Editorial: New General Assembly should target guns
Around Illinois and the country, people are stepping up efforts to do something about gun violence. It’s too bad the Illinois Legislature wrapped up its lame-duck session Tuesday without doing anything significant to join them.
On Tuesday, Illinois’ Attorney General Lisa Madigan asked the 7th U.S. Circuit Court of Appeals to rehear a case on the state’s concealed carry ban, which a three-judge panel struck down last month. Madigan says that went “beyond what the U.S. Supreme Court has held” and conflicted with other federal court rulings.
The two prevailing judges claimed Illinois didn’t persuasively argue the ban was vital to public safety. The dissenting judge sensibly pointed out firearms in public increase everyone’s risk of death or injury.
Elsewhere around the country, former U.S. Rep. Gabrielle Giffords and her husband on Tuesday launched a political action committee to reduce gun violence. U.S. Sen. Richard Blumenthal (D-Conn.) said Tuesday he will introduce a bill for instant background checks in ammunition sales. Seattle and other locales announced gun buybacks. In Washington and six cities affected by mass shootings, the Mayors Against Illegal Guns started running ads Tuesday to push for tougher gun laws.

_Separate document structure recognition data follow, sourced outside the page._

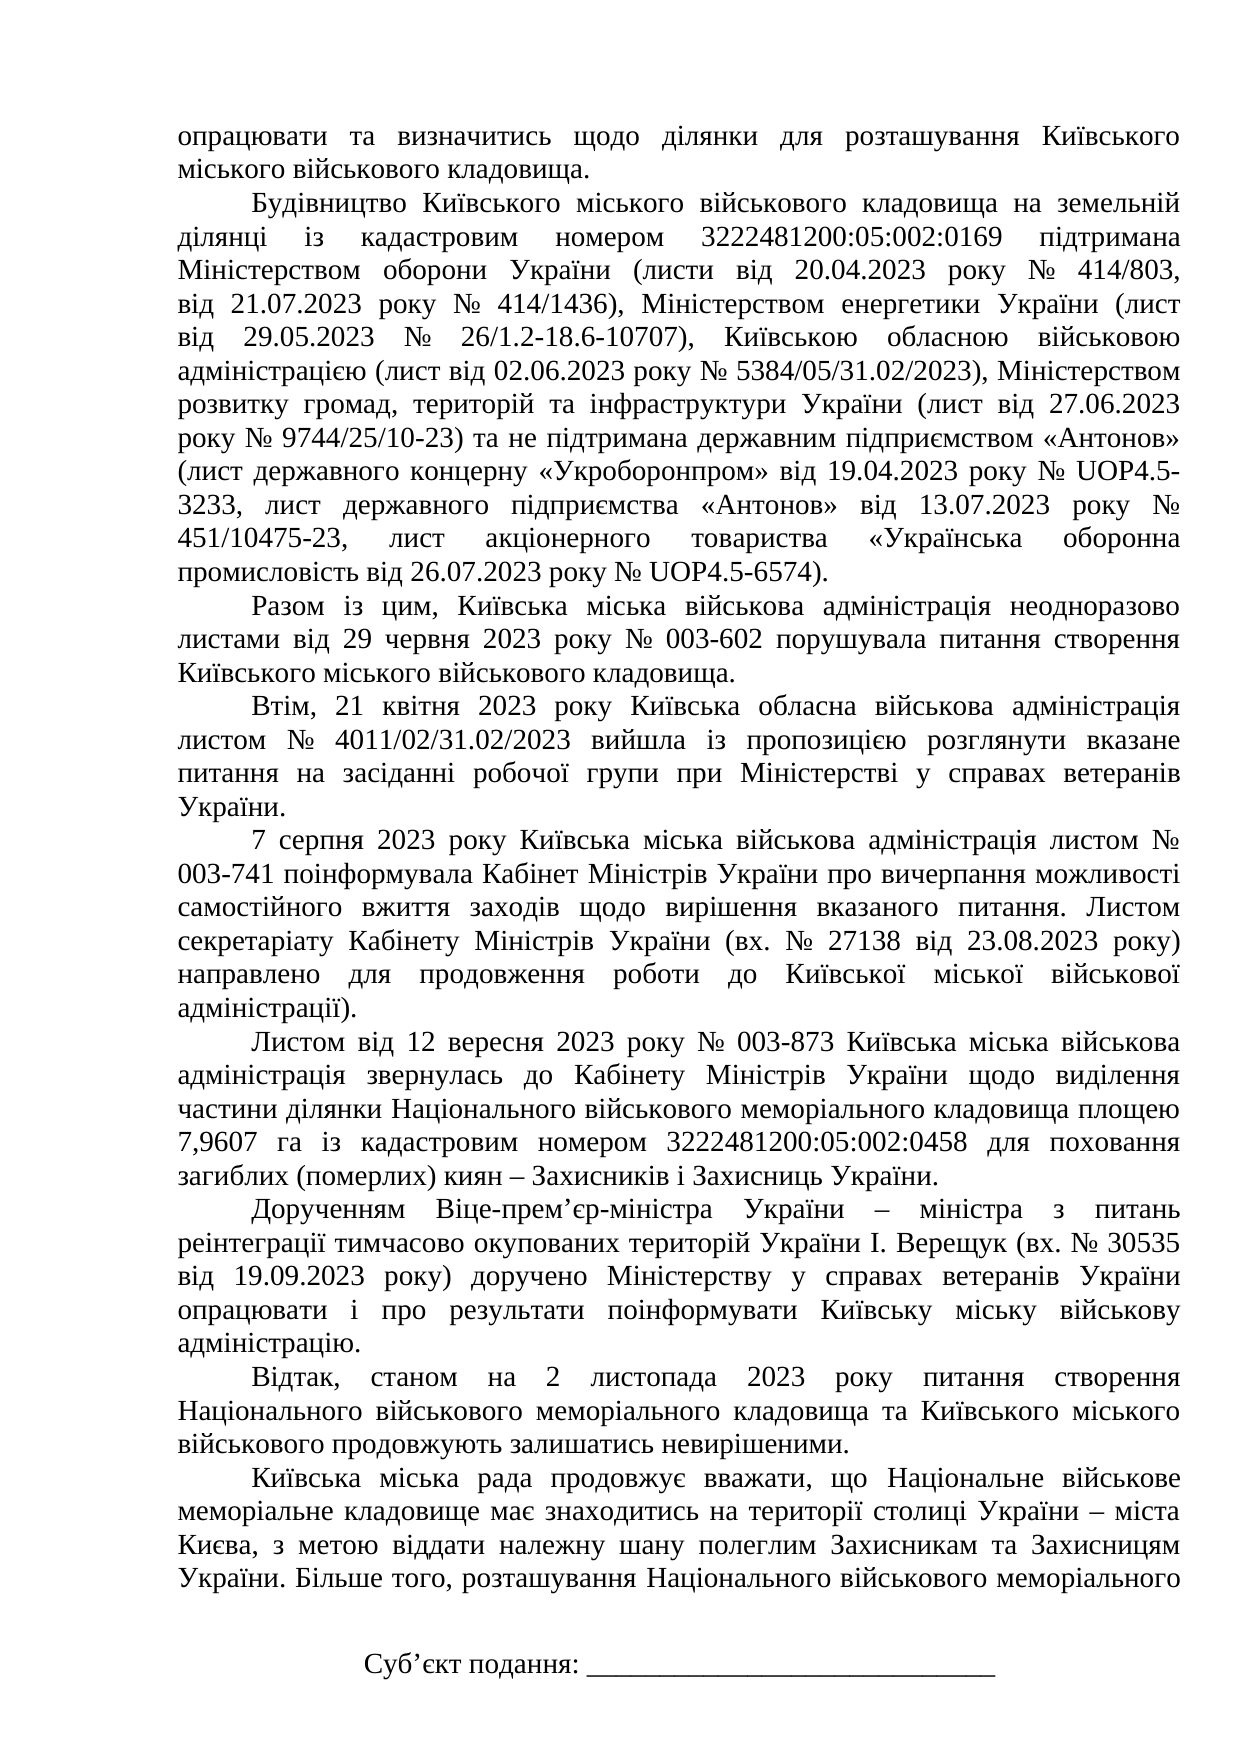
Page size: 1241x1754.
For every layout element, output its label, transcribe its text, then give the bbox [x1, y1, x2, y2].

text Відтак, станом на 2 листопада 2023 року питання створення Національного військового меморіального кладовища та Київського міського військового продовжують залишатись невирішеними. [177, 1359, 1181, 1460]
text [177, 1460, 1181, 1594]
text Разом із цим, Київська міська військова адміністрація неодноразово листами від 29 червня 2023 року № 003-602 порушувала питання створення Київського міського військового кладовища. [177, 588, 1181, 688]
text Будівництво Київського міського військового кладовища на земельній ділянці із кадастровим номером 3222481200:05:002:0169 підтримана Міністерством оборони України (листи від 20.04.2023 року № 414/803, від 21.07.2023 року № 414/1436), Міністерством енергетики України (лист від 29.05.2023 № 26/1.2-18.6-10707), Київською обласною військовою адміністрацією (лист від 02.06.2023 року № 5384/05/31.02/2023), Міністерством розвитку громад, територій та інфраструктури України (лист від 27.06.2023 року № 9744/25/10-23) та не підтримана державним підприємством «Антонов» (лист державного концерну «Укроборонпром» від 19.04.2023 року № UOP4.5-3233, лист державного підприємства «Антонов» від 13.07.2023 року № 451/10475-23, лист акціонерного товариства «Українська оборонна промисловість від 26.07.2023 року № UOP4.5-6574). [177, 185, 1181, 588]
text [177, 118, 1181, 185]
text 7 серпня 2023 року Київська міська військова адміністрація листом № 003-741 поінформувала Кабінет Міністрів України про вичерпання можливості самостійного вжиття заходів щодо вирішення вказаного питання. Листом секретаріату Кабінету Міністрів України (вх. № 27138 від 23.08.2023 року) направлено для продовження роботи до Київської міської військової адміністрації). [177, 822, 1181, 1024]
text Листом від 12 вересня 2023 року № 003-873 Київська міська військова адміністрація звернулась до Кабінету Міністрів України щодо виділення частини ділянки Національного військового меморіального кладовища площею 7,9607 га із кадастровим номером 3222481200:05:002:0458 для поховання загиблих (померлих) киян – Захисників і Захисниць України. [177, 1024, 1181, 1191]
text Дорученням Віце-прем’єр-міністра України – міністра з питань реінтеграції тимчасово окупованих територій України І. Верещук (вх. № 30535 від 19.09.2023 року) доручено Міністерству у справах ветеранів України опрацювати і про результати поінформувати Київську міську військову адміністрацію. [177, 1191, 1181, 1359]
text Втім, 21 квітня 2023 року Київська обласна військова адміністрація листом № 4011/02/31.02/2023 вийшла із пропозицією розглянути вказане питання на засіданні робочої групи при Міністерстві у справах ветеранів України. [177, 688, 1181, 822]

But Mayor Rahm Emanuel and Police Supt. Garry McCarthy haven’t fared well in asking the Legislature for a ban on assault weapons and high-capacity ammunition clips. Legislation for such a ban stalled in the lame-duck session. At a Tuesday news conference to announce a beefed-up community policing program, McCarthy said police have already confiscated 180 guns since Jan. 1.
When the new General Assembly is seated Wednesday, it should join those working to stop gun violence.